## QUOTED PASSAGE:
Tomorrow Saturday November, 10 at 18:00 hours UTC. The Latin American Regional Contest(Open) will be held in Caribbean Online Judge coj.uci.cu. Everyone is invited.

The real contest will begin one hour before and the the caribbean standing will be show in live.uci.cu.

Is it the same contest ? http://uva.onlinejudge.org/index.php?option=com_onlinejudge&Itemid=12&page=show_contest&contest=306

Apparently yes. But in the COJ starts an hour earlier.

I'm sure there will be a very insteresting problem set, and that open competition will be like the real one, 'cause will be the first time those problems will be publics. I bet everyone to participate and compare latter with the oficials results..!

lol, TopCoder Single Round Match 560 will be at 12:10 PM EST. Maybe a lot of coders here will select TopCoder. In my particular case, I will try to compete in Latin American Regional Contest but I will lose one hour.

I'm going to compete in the real contest. I thinks will be a good contest.

Sure, I will do it too in COJ.

Good luck everybody from UCI in the real contest.Nice contest, but 2 things:

a) Tests in A were very weak.

b) I hate something like "output a number with

exactly5 signs after decimal point". It means absolute precision when the answer is like "1.000005 — 1e-40".Oh, you 're anonymous user :)

Congratulations, you solved 7 problems. First team in real contest only solved 5 problems.

Did you get AC on A with O(KN^2)?

I think the problemset was great but I didn't like a few things.

1) Problem E was not interesting at all. 2) The problem concerning string algorithms (Problem C) was in fact very easy. I was expecting something harder. 3) There were only ten problems, I would have liked 11. 4) There were four easy problems , three problems would have been enough.

Congratulations to the problemsetter of problem G and J, very interesting and nice problems.

I've seen problem like J before on some Codeforces gym.

How to solve G? Something like analyzing of 2-connected components?

Problem G is solve using bipartie matching.

Could you give a hint please ?

Try to use domino tiling.

I could see that. So you partition the board into the sets A, B (A is the set of possible states for one player, same for B) right ? What I can't see is the connection between this graph and the winning condition ?

Try to invent a winning strategy for a second player, if it exists (and you'll understand when it exists).

You have the fallowing problem: In a graph to players play a game, first player select a vertex and then they alternately move to and adjacent vertex of the current one (not visited yet). The one who can't play any more losses.

If there exist a perfect matching in the graph then player 2 has a winning strategy: No matter what vertex player 1 selects, player 2 can move to its corresponding vertex in the matching. If there is no perfect matching on the graph lets consider a maximum matching. Player 1 has a winning strategy which consist in selecting an unmatched vertex, player 2 has to move to a matched one, otherwise this edge could be added to the matching and it wont be maximum (notice that player 2 moves across edges that don't belong to the match and player 1 moves across edges that do belong). If at the end player 1 can't play it means that there is an augmenting path, but this is a contradiction because the matching is maximum so player 1 should be the last to make a move.

Does anyone knows the solution for problem B???

Problem B ( http://coj.uci.cu/24h/problem.xhtml?abb=2118 ) has to be really hard 'cause even here anybody has answer with a solution. I hope someone will read it and comment a solution. Thanks to that user in advance.!

My team solved it during the contest. It is really nice.

A first observation I made was that if there are at least 2 balls in the last box then the first player wins. So there must be 0 or 1 in the last box. But you could also get some balls from the previous box, and that box could get balls from a previous one.

So it becomes something like:

(x

_{n}+ (x_{n-1}+ (x_{n-2}+ (...) / 2) / 2) / 2) / 2 == 0Then you can calculate the winning positions for the second player with DP.

## USING THE INFORMATION:
1. For each statement below, say whether it agrees with the contest thread, answering yes or no and quoting the deciding words of the thread: (a) On the COJ the contest begins an hour earlier. (b) The first team in the real contest solved seven problems. (c) The problem set contained eleven problems.
2. Please edit the contest thread from "Does anyone knows" up to and including "is really nice.", changing "contest" to "match".
3. According to the contest thread, at what time will TopCoder Single Round Match 560 be held?

Records drawn from a dataset

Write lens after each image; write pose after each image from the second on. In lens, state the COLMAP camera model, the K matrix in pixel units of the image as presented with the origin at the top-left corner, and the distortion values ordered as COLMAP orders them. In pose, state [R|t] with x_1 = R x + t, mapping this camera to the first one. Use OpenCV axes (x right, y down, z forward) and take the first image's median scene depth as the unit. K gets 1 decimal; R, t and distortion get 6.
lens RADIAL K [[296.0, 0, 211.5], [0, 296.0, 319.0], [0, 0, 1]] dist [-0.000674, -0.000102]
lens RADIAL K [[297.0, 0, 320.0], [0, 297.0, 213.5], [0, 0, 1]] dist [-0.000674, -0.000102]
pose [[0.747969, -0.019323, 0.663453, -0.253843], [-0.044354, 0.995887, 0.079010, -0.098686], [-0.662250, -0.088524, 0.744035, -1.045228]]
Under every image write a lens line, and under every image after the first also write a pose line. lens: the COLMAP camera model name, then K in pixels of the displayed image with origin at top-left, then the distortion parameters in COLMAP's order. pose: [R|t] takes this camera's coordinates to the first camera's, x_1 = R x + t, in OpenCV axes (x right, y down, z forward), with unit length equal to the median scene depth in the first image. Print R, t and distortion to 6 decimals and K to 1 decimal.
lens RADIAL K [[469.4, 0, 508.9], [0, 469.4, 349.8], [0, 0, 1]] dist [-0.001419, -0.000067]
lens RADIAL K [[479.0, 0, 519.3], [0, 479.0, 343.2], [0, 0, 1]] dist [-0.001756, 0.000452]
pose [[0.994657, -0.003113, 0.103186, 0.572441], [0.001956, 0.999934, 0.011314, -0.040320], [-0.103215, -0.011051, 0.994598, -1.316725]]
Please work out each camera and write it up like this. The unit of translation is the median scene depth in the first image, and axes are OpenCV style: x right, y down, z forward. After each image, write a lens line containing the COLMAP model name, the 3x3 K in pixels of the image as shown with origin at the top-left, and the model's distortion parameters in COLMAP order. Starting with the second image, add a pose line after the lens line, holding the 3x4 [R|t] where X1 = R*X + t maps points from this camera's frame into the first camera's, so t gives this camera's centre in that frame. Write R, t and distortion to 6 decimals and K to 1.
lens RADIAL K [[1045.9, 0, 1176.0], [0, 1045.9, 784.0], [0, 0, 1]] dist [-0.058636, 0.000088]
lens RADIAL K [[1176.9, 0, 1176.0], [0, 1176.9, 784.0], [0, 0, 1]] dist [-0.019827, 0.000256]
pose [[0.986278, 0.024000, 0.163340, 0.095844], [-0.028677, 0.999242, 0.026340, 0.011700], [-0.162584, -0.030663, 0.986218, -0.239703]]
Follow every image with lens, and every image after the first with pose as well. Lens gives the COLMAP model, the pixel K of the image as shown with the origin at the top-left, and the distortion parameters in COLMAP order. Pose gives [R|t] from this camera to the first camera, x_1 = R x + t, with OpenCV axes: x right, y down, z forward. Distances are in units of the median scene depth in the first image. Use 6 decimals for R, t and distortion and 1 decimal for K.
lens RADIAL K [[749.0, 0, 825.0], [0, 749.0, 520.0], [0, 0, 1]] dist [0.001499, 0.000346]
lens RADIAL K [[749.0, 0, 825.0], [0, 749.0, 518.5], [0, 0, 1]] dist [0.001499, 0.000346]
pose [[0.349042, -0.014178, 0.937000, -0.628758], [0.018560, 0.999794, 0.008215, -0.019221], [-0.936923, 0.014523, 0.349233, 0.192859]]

## ANSWERS GIVEN:
1.
(a) Yes: "But in the COJ starts an hour earlier."
(b) No: "First team in real contest only solved 5 problems."
(c) No: "There were only ten problems, I would have liked 11."

2.
Does anyone knows the solution for problem B???

Problem B ( http://coj.uci.cu/24h/problem.xhtml?abb=2118 ) has to be really hard 'cause even here anybody has answer with a solution. I hope someone will read it and comment a solution. Thanks to that user in advance.!

My team solved it during the match. It is really nice.

3. At 12:10 PM EST.